## [Goal of the exercise]
Your job is to transcribe all the records that follow, excluding any pictures.

Extracted page text data

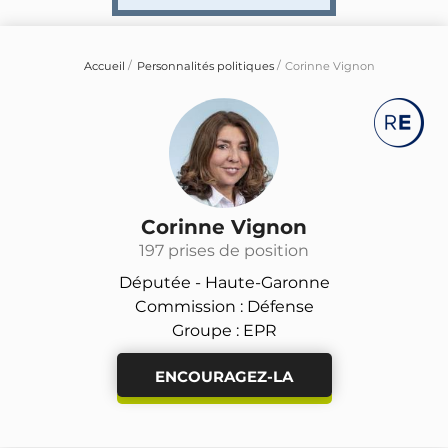
Accueil
Personnalités politiques
Corinne Vignon
Corinne Vignon
197 prises de position
Députée -
Haute-Garonne
Commission : Défense
Groupe : EPR
ENCOURAGEZ-LA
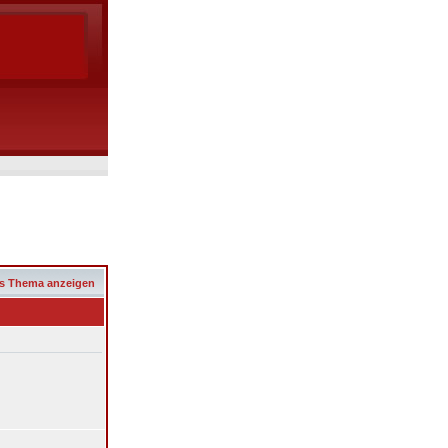
s Thema anzeigen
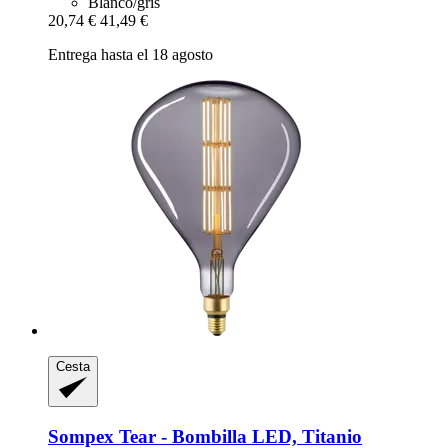
Blanco/gris
20,74 €
41,49 €
Entrega hasta el 18 agosto
Cesta
Sompex
Tear -​ Bombilla LED, Titanio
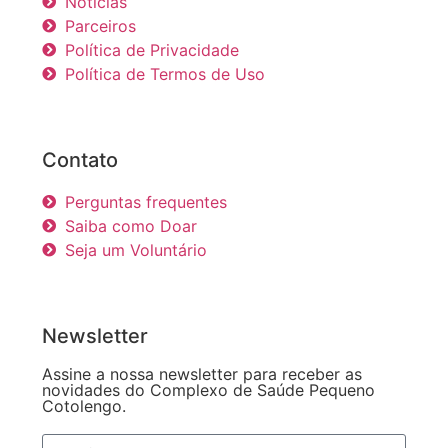
Notícias
Parceiros
Política de Privacidade
Política de Termos de Uso
Contato
Perguntas frequentes
Saiba como Doar
Seja um Voluntário
Newsletter
Assine a nossa newsletter para receber as
novidades do Complexo de Saúde Pequeno
Cotolengo.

## [Solution for this task]
Accueil
Personnalités politiques
Corinne Vignon
Corinne Vignon
197 prises de position
Députée -
Haute-Garonne
Commission : Défense
Groupe : EPR
ENCOURAGEZ-LA
s Thema anzeigen
Blanco/gris
20,74 €
41,49 €
Entrega hasta el 18 agosto
Cesta
Sompex
Tear -​ Bombilla LED, Titanio
Notícias
Parceiros
Política de Privacidade
Política de Termos de Uso
Contato
Perguntas frequentes
Saiba como Doar
Seja um Voluntário
Newsletter
Assine a nossa newsletter para receber as
novidades do Complexo de Saúde Pequeno
Cotolengo.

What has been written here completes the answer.